Thursday, August 10, 2006

Fallouts in family and teen circles in Britain

I'm as fascinated as the next person by the cover line "Crazy lover tried to hack off my head" but it's not as comforting as a perfectly prepared pudding, is it?
Kira Cochrane of the Guardian thus bids goodbye to the British version of Family Circle magazine, aimed at that endangered species, the homemaker.
In recent years...Family Circle has been challenged by a huge group of low-priced women's weekly titles - Heat, Closer, Now, New etc, etc, on and on- all of which shriek their hunger for the biggest audience from their fluorescent covers. Family Circle has tried, valiantly, to keep up. There have been attempts to revamp the title, but the difficulty, it seems, is how to compete without losing the magazine's raison-d'ĂȘtre. Reading the latest issue, the answer seems to have been to try to promote their real-life stories, but with a much softer touch than their rivals.

For instance, this month's most startling "real-life reads!", as plugged on Family Circle's cover, are "Why my ex cooks dinner for me & my new man!" and "Holiday health horror!" All well and good, until you compare them with the other weeklies' cover lines. "Toby's wife BARBECUED him and fed him to the tigers," screams Reveal. Love It! tantalises with "My boob exploded [while] breastfeeding," and, by a pinch, Pick Me Up romps home with the cover line of the week. "A beast ate my baby," it screams, before adding darkly, "but I got the blame."

As for cover stars, while the weeklies offer the usual, phenomenally popular mix of Paris-Posh-Britney-Brangelina, Family Circle features ... a peach cheesecake. An "amazing peach cheesecake - perfect for the summer!", but a peach cheesecake none the less.

* * *

The teenage magazine market is in freefall everywhere, apparently.
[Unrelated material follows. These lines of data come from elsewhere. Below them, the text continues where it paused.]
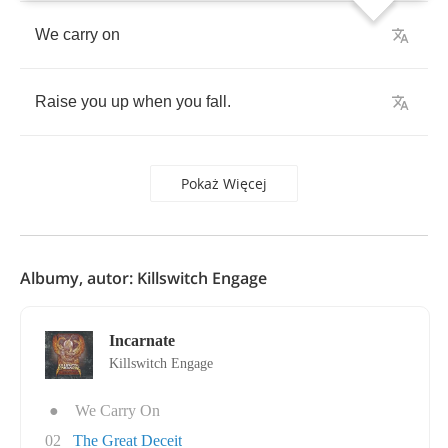
We
carry
on
Raise
you
up
when
you
fall
.
Pokaż Więcej
Albumy, autor: Killswitch Engage
Incarnate
Killswitch Engage
●
We Carry On
02
The Great Deceit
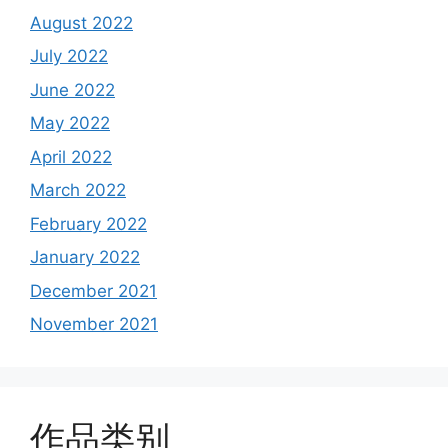
August 2022
July 2022
June 2022
May 2022
April 2022
March 2022
February 2022
January 2022
December 2021
November 2021
作品类别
Emap has suspended Sneak magazine after four years because British teenagers are turning to the internet and mobile phones to get their fix of celebrity gossip."The closure comes just six months after Emap closed one of the UK's talismanic teenage titles, Smash Hits, after nearly 30 years, citing the same reason - the rise of digital media," said the Guardian.

Although Sneak's circulation peaked in the second half of 2003, at 104,174, sales have been in decline ever since, falling most recently to just 74,299.

Mark Frith, editor of Emap's Heat magazine and a former editor of Smash Hits, said the music mag had been caught out by the rise of digital media.

"Today's teens want faster, deeper information about music and can now satisfy their hunger by accessing information on a whole range of new platforms including TV, the internet and mobile," he said.

In 2004, Emap closed its teen stalwart J-17, formally Just Seventeen, after losing one-third of its readers, and in 2005, Hachette's Elle Girl, the spin-off from monthly glossy Elle, was suspended.

1 Comments:

Anonymous Anonymous said...

I'll never forget the Enquirer's classic cover line "Evil Voodoo Doctor Tortures Housewife With Poison Toads".